EXERCISE:
What lines in this listing contain the string "Vidya"? Report each one by copying it.

MATERIAL FOR THIS TASK:
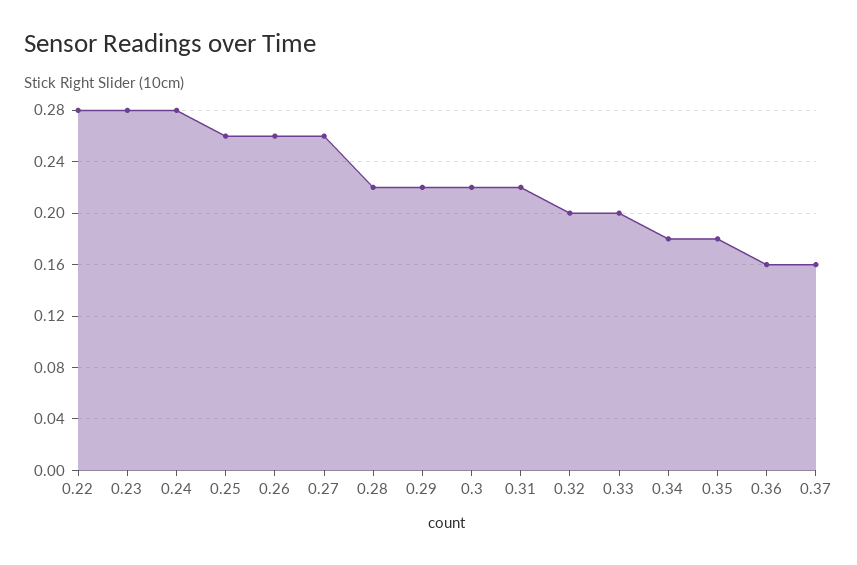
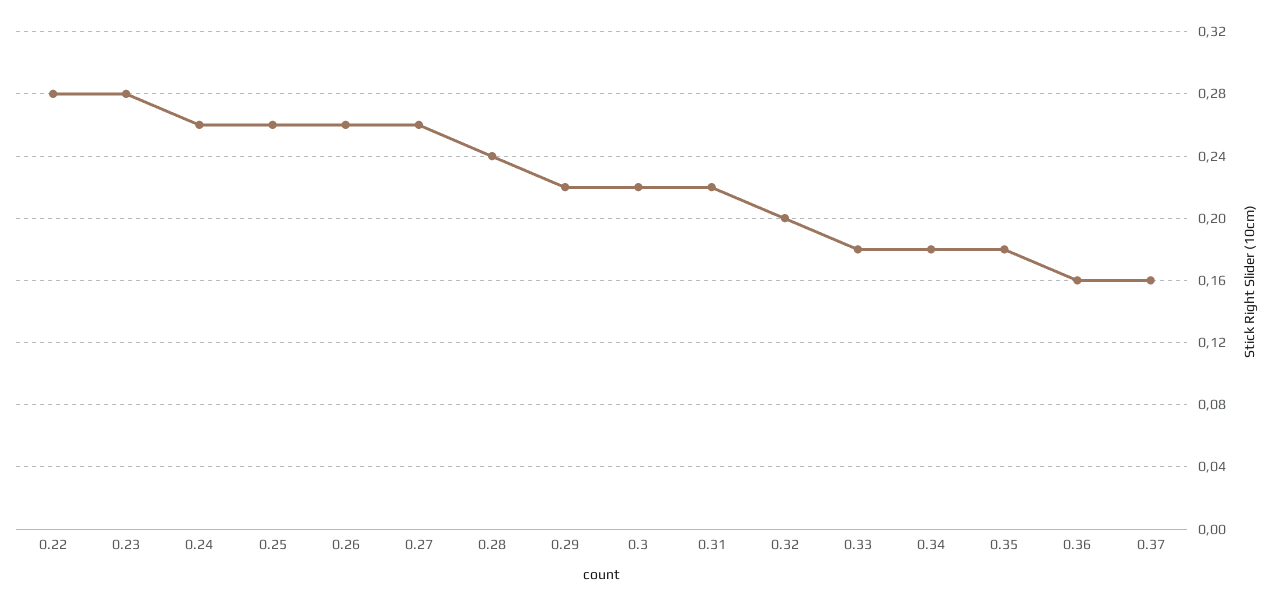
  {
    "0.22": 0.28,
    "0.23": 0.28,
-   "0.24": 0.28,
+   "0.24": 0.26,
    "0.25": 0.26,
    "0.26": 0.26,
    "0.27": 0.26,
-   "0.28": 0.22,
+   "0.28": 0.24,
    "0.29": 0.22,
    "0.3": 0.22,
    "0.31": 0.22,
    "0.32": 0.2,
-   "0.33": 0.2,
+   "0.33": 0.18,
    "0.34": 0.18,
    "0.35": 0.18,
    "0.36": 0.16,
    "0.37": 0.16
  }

...

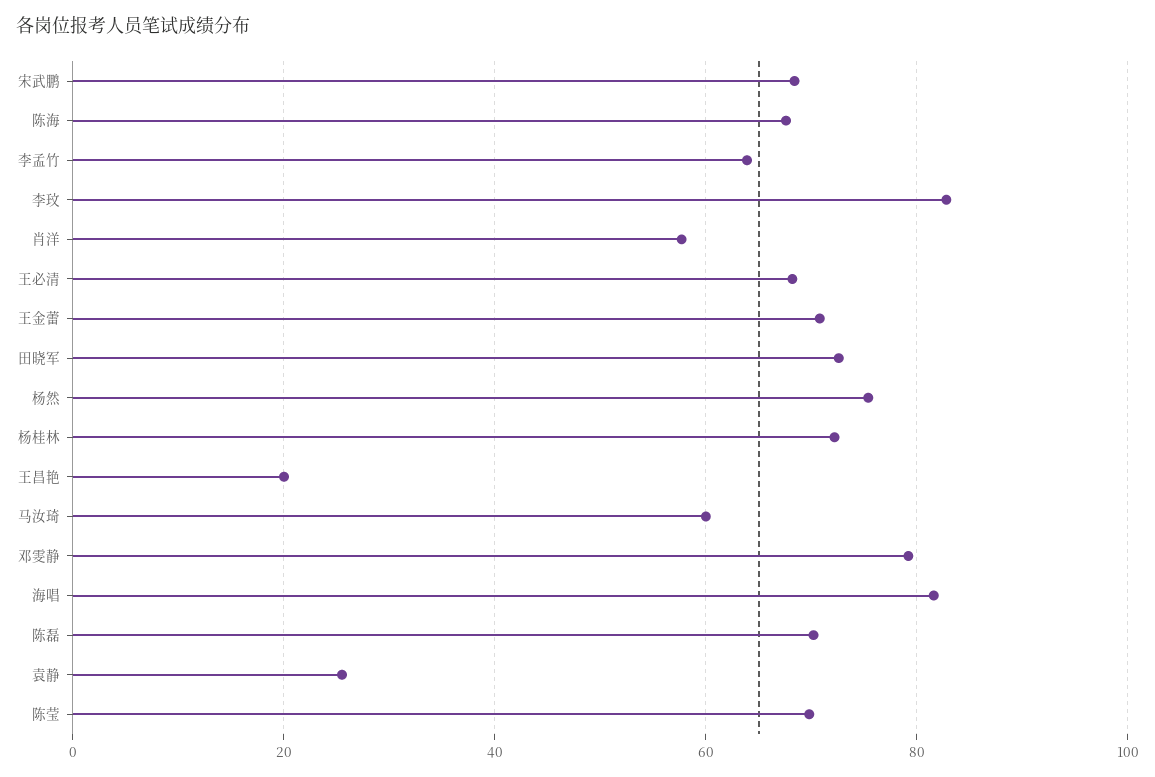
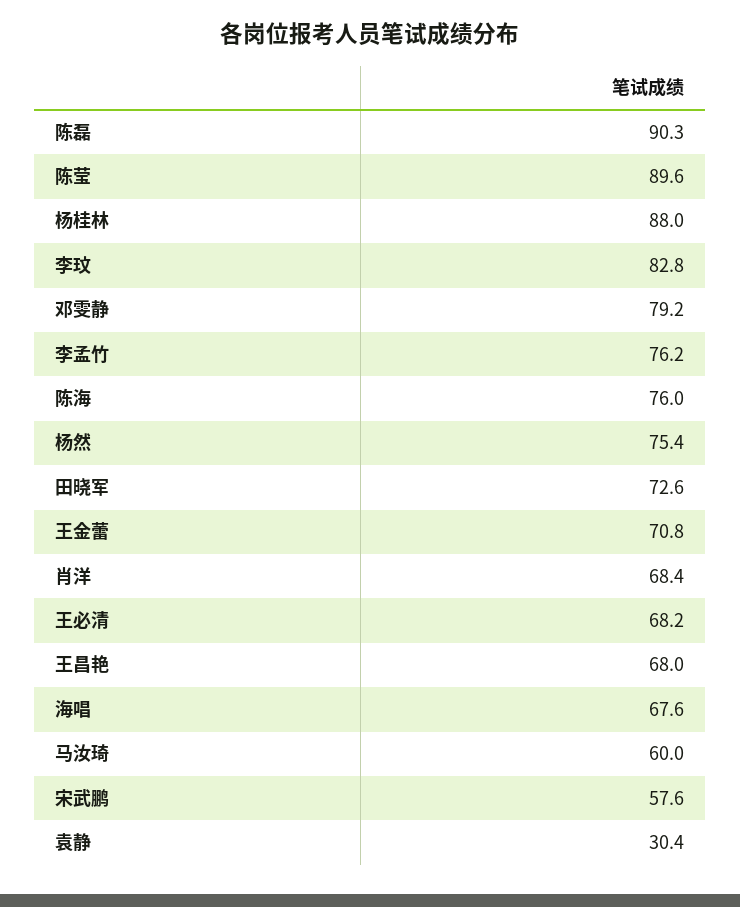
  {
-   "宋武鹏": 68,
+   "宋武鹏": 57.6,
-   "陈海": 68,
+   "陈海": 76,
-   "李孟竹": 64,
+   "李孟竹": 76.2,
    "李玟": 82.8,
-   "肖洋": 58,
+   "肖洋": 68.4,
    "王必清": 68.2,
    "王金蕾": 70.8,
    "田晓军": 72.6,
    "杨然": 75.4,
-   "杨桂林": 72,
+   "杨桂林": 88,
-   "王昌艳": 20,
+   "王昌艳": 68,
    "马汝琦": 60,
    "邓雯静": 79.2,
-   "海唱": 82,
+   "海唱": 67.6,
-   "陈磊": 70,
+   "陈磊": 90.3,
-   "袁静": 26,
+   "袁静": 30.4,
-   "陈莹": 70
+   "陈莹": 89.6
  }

---

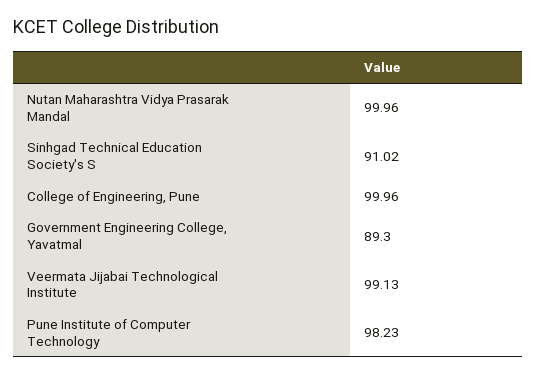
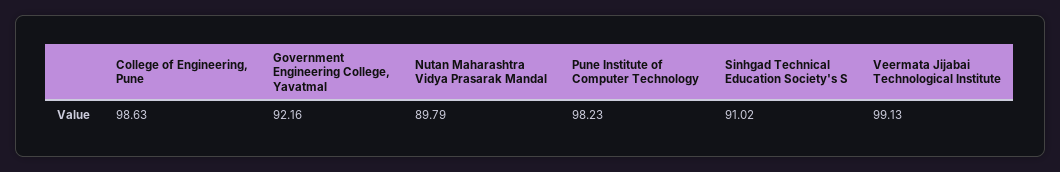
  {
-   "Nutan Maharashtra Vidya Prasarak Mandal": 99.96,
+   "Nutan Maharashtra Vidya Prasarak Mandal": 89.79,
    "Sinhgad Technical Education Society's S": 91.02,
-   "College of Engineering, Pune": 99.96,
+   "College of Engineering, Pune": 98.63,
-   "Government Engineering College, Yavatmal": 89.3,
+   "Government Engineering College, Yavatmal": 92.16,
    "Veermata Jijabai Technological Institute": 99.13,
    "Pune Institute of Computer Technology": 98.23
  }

ANSWER SPACE:
-   "Nutan Maharashtra Vidya Prasarak Mandal": 99.96,
+   "Nutan Maharashtra Vidya Prasarak Mandal": 89.79,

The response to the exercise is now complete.